If we use tethered balloons (aerostats) with wireless gateways fitted on them (let's say for Cellular or LPWAN communication), they can provide much more coverage owing to the height they can reach (e.g. while towers usually reach a maximum of 2000 feet, tethered balloons can usually reach a maximum of 4.5 km). And increasing the height of a gateway can increase the coverage surprisingly, since at a sufficiently good height, the Fresnel Zone gets good clearance giving clear line of sight. And it has been recently demonstrated using LoRa when someone created a record of 702 km coverage with a high-altitude balloon.

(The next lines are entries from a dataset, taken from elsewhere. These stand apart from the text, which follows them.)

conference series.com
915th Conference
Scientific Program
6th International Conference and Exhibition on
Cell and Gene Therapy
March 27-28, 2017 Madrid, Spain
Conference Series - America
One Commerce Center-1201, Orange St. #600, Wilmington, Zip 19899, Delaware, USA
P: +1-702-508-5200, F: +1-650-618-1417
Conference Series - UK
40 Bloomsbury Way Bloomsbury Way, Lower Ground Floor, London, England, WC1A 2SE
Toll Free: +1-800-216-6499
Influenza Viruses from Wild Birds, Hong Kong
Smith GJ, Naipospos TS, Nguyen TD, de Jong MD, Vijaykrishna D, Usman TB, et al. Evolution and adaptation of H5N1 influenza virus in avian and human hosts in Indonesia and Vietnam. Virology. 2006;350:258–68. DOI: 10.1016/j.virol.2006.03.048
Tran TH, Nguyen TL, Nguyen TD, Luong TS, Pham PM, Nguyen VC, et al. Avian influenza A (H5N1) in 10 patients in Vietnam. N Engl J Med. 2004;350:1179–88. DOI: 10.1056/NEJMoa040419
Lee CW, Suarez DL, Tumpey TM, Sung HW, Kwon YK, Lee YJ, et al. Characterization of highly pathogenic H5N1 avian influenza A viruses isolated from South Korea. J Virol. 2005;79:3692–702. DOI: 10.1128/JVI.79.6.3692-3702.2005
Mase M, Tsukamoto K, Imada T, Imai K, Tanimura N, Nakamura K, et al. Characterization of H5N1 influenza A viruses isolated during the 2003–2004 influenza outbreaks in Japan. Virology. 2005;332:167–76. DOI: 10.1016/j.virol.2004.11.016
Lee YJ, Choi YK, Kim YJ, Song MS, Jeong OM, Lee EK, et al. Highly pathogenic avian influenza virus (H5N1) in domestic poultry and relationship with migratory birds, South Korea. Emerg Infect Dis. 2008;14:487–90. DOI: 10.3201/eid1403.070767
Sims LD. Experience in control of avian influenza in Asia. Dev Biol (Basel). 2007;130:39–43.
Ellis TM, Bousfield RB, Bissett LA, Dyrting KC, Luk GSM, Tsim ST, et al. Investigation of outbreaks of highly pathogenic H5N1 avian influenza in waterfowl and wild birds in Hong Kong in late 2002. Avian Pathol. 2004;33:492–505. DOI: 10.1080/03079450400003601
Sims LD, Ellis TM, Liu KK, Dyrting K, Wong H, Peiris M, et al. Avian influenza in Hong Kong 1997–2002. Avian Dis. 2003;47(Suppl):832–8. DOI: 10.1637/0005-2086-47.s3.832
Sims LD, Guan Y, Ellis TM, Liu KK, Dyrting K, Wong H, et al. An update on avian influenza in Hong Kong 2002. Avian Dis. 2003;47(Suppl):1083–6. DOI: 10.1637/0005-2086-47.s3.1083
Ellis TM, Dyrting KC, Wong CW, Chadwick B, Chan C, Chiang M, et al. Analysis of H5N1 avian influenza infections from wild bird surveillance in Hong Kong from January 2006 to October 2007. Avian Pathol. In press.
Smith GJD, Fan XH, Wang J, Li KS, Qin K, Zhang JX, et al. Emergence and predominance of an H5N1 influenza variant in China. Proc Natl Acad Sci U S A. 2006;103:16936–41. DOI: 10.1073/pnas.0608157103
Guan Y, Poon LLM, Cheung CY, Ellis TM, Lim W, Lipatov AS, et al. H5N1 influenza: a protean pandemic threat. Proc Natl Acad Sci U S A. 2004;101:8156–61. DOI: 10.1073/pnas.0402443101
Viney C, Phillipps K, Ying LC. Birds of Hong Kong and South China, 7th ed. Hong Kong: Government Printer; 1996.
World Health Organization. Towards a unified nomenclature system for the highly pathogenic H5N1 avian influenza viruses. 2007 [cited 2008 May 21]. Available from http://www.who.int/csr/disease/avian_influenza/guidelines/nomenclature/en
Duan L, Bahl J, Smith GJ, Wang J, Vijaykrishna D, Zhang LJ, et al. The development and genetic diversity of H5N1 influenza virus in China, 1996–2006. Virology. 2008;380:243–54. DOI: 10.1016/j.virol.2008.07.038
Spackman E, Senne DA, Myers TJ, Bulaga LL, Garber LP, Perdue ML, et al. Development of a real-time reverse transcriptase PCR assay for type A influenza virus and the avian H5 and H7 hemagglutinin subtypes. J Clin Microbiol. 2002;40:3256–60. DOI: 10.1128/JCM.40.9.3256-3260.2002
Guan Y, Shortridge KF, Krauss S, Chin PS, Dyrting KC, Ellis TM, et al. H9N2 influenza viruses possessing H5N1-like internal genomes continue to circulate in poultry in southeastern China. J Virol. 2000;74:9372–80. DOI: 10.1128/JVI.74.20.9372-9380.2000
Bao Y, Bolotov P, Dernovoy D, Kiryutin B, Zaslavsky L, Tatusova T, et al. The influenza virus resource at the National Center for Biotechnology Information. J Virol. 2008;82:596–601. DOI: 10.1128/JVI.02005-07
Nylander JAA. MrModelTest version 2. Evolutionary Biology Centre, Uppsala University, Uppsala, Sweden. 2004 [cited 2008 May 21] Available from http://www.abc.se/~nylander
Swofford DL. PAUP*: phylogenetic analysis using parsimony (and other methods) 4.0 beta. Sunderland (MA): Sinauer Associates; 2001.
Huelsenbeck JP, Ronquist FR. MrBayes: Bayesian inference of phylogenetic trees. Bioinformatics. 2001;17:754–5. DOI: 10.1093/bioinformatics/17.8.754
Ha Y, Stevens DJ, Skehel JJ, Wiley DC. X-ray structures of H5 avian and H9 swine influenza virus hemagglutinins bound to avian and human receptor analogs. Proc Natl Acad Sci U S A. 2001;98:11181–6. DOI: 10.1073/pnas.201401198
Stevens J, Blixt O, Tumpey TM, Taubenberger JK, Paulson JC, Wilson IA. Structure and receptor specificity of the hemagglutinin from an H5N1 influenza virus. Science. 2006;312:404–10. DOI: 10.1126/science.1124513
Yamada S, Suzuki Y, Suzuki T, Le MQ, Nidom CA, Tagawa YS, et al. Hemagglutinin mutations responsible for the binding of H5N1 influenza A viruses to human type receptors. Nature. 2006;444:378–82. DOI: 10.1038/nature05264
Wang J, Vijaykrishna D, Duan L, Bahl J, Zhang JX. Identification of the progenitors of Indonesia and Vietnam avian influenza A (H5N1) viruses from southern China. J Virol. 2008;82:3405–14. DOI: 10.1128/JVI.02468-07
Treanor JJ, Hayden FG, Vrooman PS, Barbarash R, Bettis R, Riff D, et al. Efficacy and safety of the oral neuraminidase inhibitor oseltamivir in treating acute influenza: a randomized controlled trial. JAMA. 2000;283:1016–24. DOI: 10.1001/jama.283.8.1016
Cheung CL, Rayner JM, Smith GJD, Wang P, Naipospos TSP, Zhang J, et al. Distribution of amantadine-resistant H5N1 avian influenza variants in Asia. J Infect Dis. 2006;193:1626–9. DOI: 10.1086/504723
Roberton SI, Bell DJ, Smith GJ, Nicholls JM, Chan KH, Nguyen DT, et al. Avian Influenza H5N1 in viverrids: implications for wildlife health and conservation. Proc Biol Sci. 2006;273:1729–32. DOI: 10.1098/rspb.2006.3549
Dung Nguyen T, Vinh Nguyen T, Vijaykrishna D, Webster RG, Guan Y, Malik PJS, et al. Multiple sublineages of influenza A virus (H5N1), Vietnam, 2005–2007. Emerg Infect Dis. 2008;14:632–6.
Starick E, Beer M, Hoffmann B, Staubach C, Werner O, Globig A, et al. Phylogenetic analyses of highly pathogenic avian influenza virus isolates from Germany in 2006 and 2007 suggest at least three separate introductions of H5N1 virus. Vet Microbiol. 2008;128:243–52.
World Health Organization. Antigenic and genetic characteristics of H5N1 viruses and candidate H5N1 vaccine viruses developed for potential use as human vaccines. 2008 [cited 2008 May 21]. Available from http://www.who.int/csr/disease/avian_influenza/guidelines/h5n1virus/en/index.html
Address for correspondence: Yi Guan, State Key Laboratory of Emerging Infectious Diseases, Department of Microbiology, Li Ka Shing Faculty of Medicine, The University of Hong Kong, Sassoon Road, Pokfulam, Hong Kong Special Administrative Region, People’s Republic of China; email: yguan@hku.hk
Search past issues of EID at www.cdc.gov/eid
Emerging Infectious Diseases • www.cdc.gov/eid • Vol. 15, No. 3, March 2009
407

I wonder why are tethered balloons then not used for communication?
While there are many instances of high-altitude balloons (like Google's Project Loon, Space Data SkySite® or this question on this StackExchange), I could find scarce resource on low-altitude tethered balloons. What I could find was this work done in 2008 (IEEE Conference Paper) by a research lab. Another recent conference paper (2016) is this from another lab. The first paper also demonstrates that the tethered balloons turn out to be lower cost in the long run.
Some reasons that directly come to mind are:
- Balloons would require more maintenance (and may turn out to be expensive)
- Cost of balloons would increase dramatically as the weight of the wireless equipments is quite high
- Balloons would struggle under winds (however since they'd be tethered, exactly how would wind affect them?)
What I would like to know is some solid engineering answer on this, with some numbers to back the claim. What exactly restricts their usage from RF, Communications, Aerodynamcis or Mechanical point-of-view, as compared to fixed towers? Or perhaps is it just that beyond 2000 feet (maximum tower height), you do not get any benefit in Fresnel Zone clearance?